▸ Tasks
a - In the COP26 diary entry, how long was Energy Minister Karin Elharrar taken from one entrance to the next before she gave up?
b - Using the COP26 diary entry, explain why Karin Elharrar could not get into the conference venue.
c - Output the passage of the COP26 diary entry starting at "COP26 DIARY: Israel’s" and ending at "Monday. (photo credit: Natan Zach/GPO)".

▸ Selected extract

COP26: Saving the planet in Glasgow from climate change

COP26 DIARY: Israel’s message to the world: Don’t panic – we made the desert bloom.

PRIME MINISTER Naftali Bennett addresses the UN Climate Conference in Glasgow on Monday. (photo credit: Natan Zach/GPO)
PRIME MINISTER Naftali Bennett addresses the UN Climate Conference in Glasgow on Monday.
(photo credit: Natan Zach/GPO)

GLASGOW – Although a lot of positive things happened for Israelis at the UN Climate Change Conference in Glasgow this week, the biggest headline in Israel was probably that Energy Minister Karin Elharrar could not get into the event.

Elharrar, who has muscular dystrophy and uses a wheelchair for mobility, arrived at the Scottish Events Campus on Monday in her accessible taxi, but it was not allowed into any of the entrances. The prime minister’s staff, Israeli Embassy staff and others tried to help her find a way in. She was offered to ride a shuttle – which was not wheelchair accessible, either. She was taken from one entrance to the next over the course of two hours, before she gave up.

The outrageous story first hit the Israeli media and was later picked up by the BBC and others in Britain. Prime Minister Naftali Bennett immediately expressed his outrage and said that Elharrar’s accessible vehicle would be part of his motorcade the next day. He brought up the matter with UK Prime Minister Boris Johnson, who apologized and invited Elharrar to join the premiers’ meeting the next day, where Johnson apologized to her in person.

▸ Record list

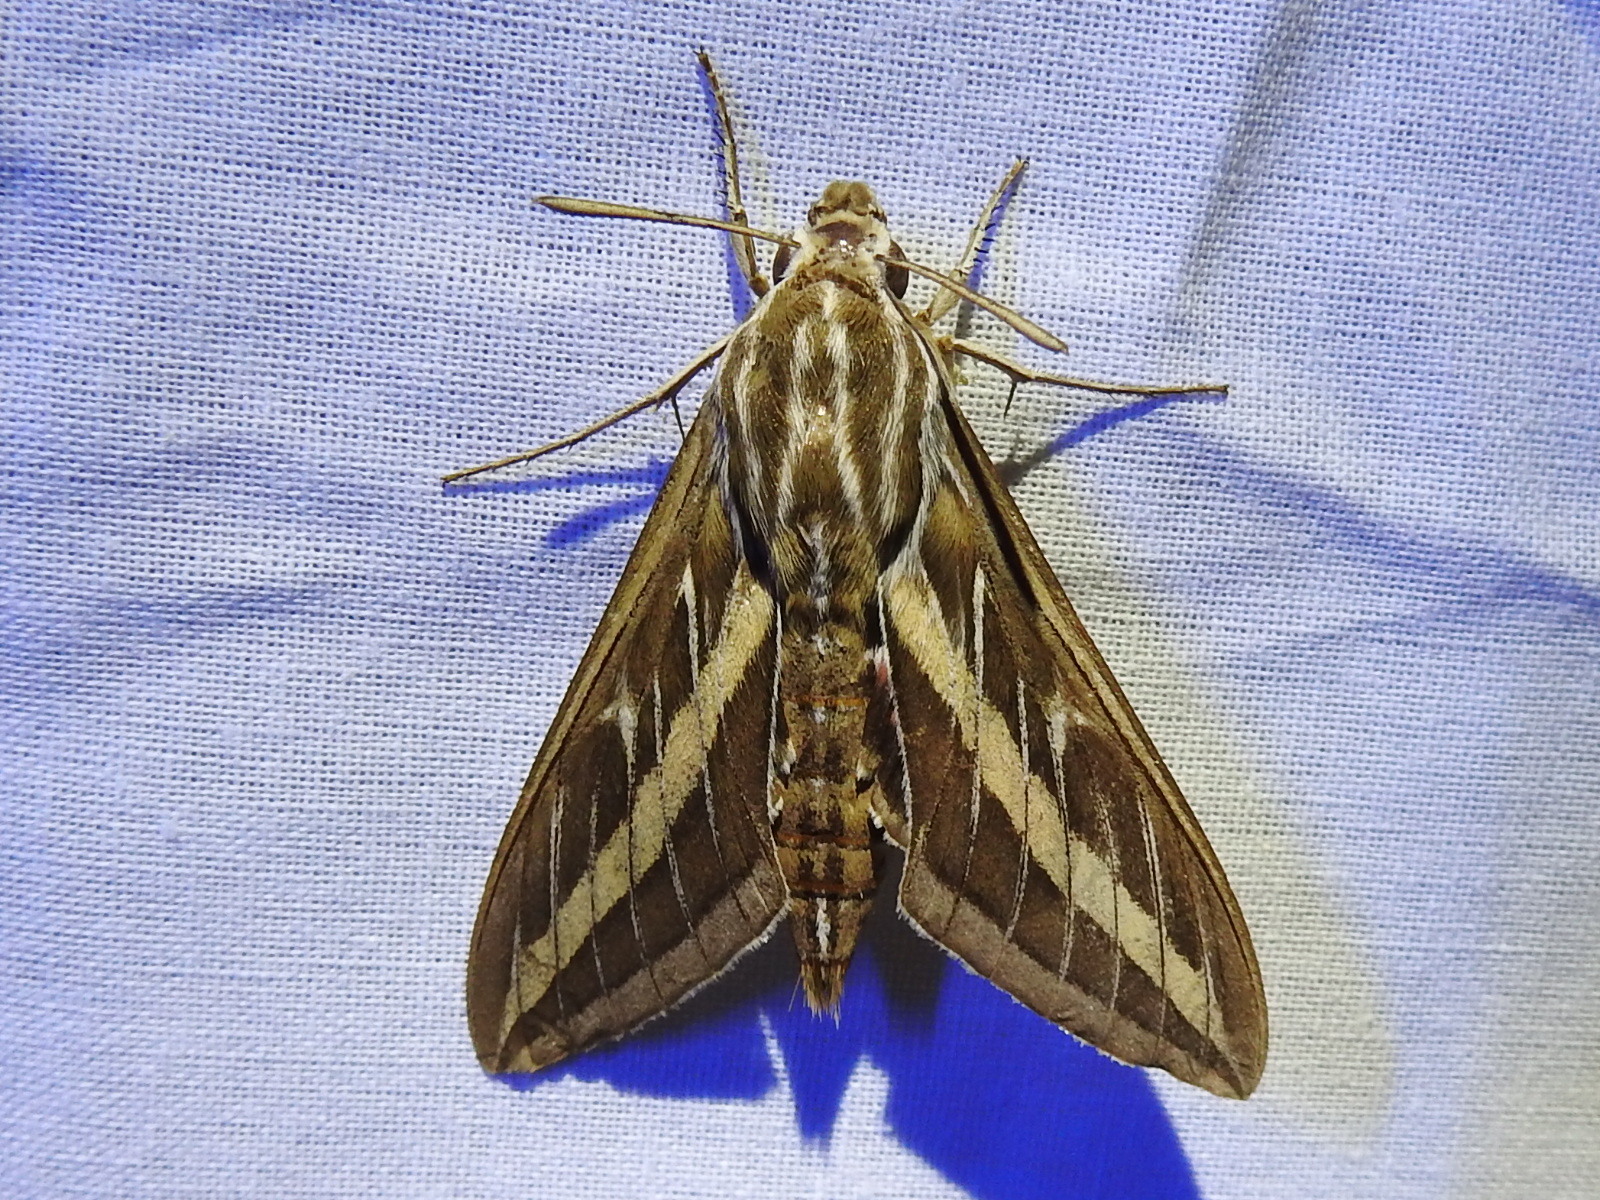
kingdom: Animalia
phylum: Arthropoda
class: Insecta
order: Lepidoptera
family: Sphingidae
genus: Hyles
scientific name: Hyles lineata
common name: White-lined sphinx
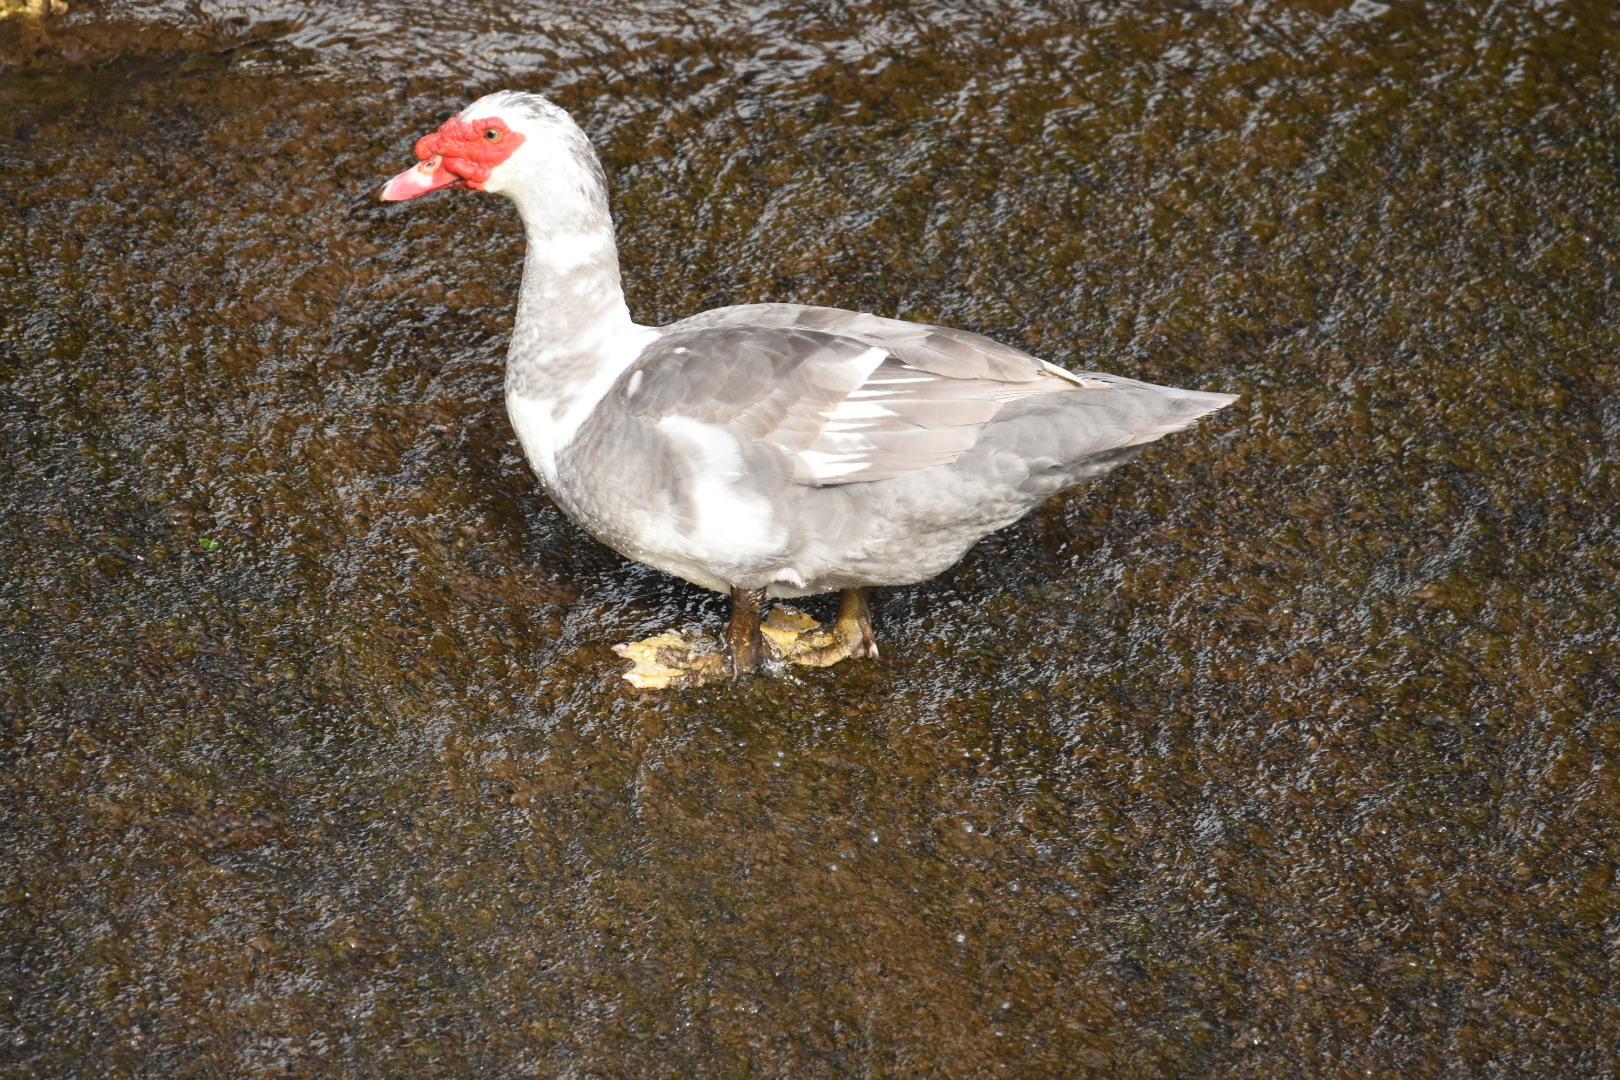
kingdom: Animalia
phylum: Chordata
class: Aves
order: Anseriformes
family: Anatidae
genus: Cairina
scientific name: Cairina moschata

--

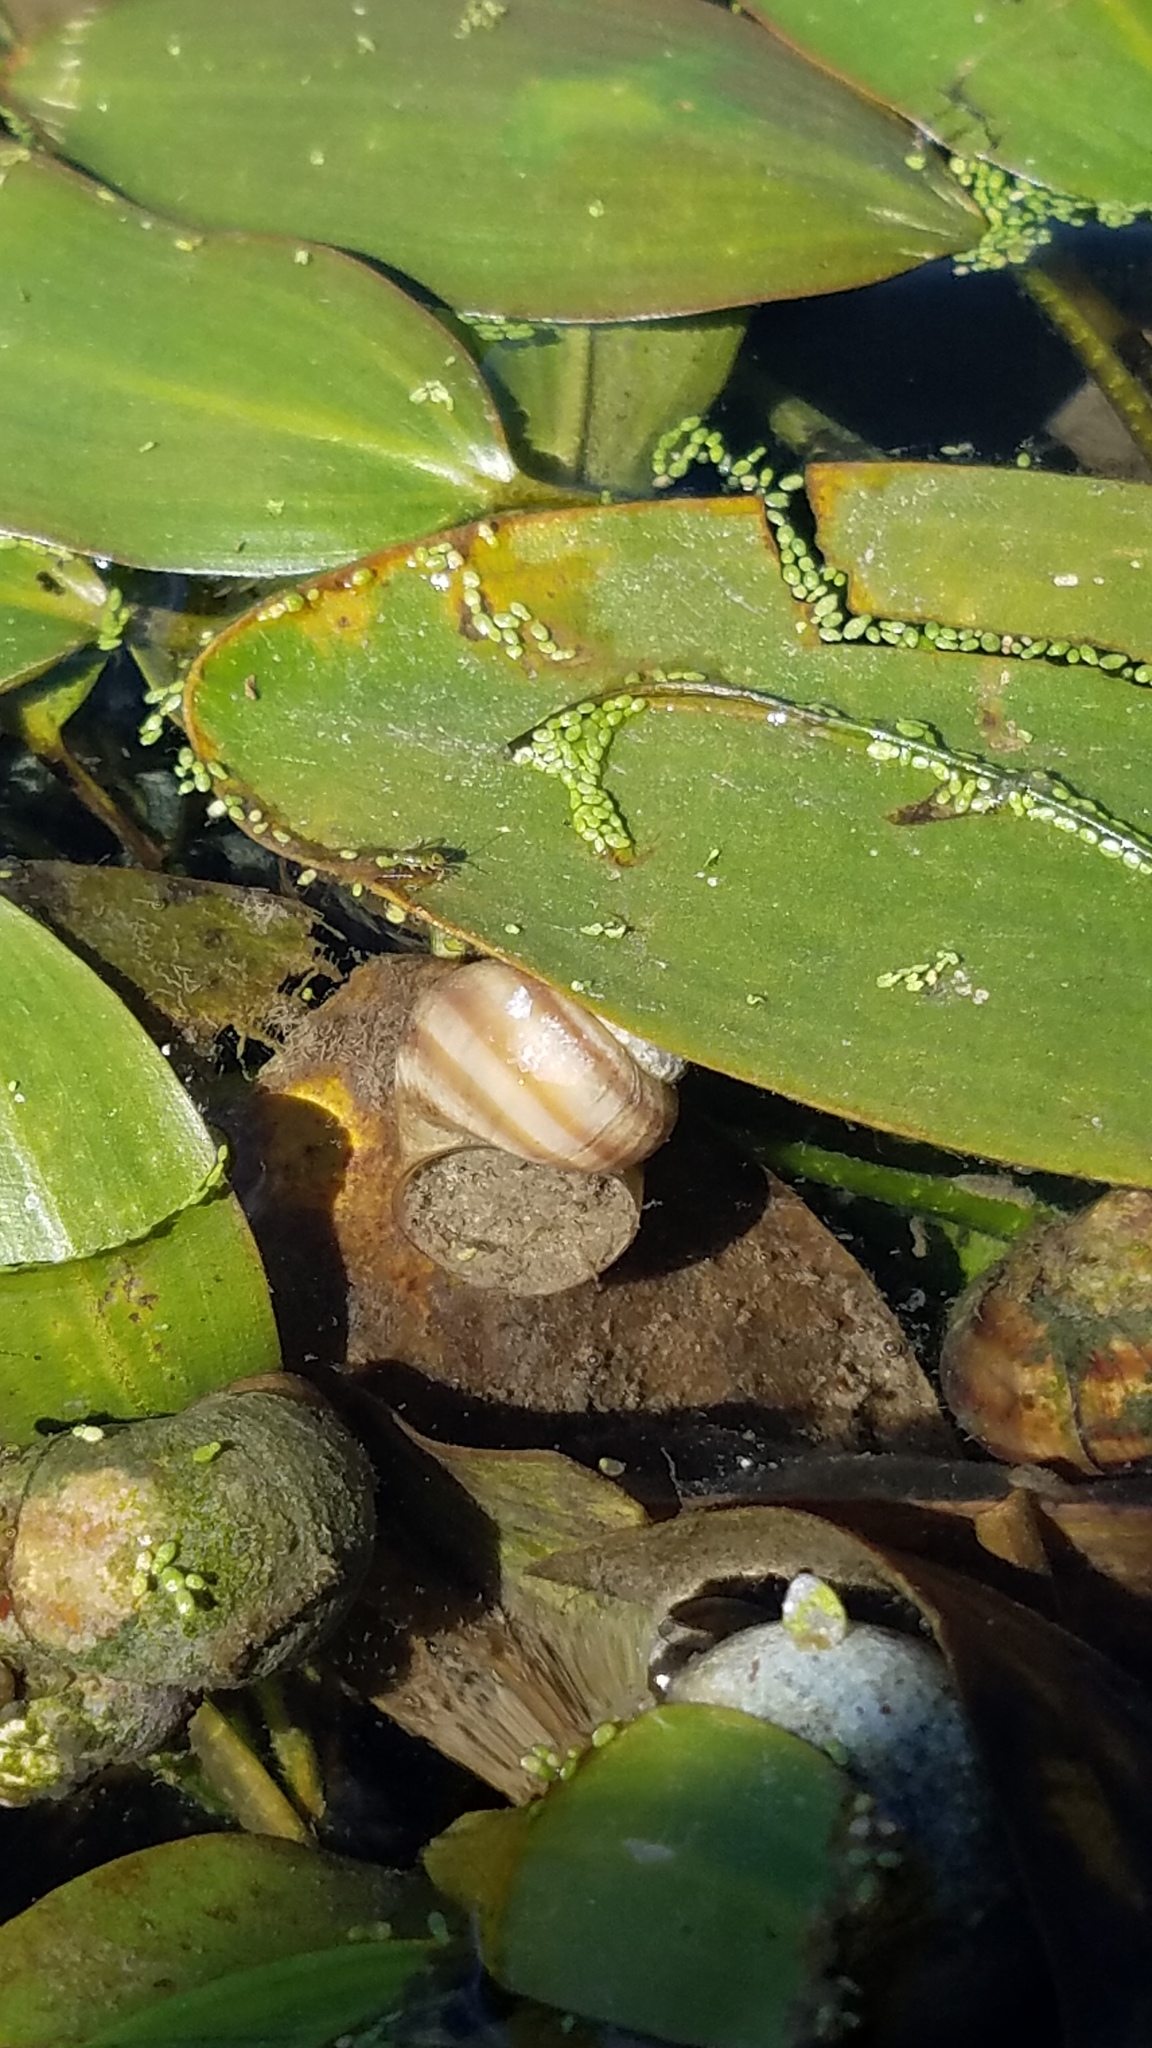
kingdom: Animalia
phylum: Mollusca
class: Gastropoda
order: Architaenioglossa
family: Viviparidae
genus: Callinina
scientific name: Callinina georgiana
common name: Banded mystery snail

▸ Expected results
a - About two hours.

b - Elharrar has muscular dystrophy and uses a wheelchair. Her accessible taxi was not allowed into any of the entrances. The shuttle she was offered instead was not wheelchair accessible either.

c -
COP26 DIARY: Israel’s message to the world: Don’t panic – we made the desert bloom.

PRIME MINISTER Naftali Bennett addresses the UN Climate Conference in Glasgow on Monday. (photo credit: Natan Zach/GPO)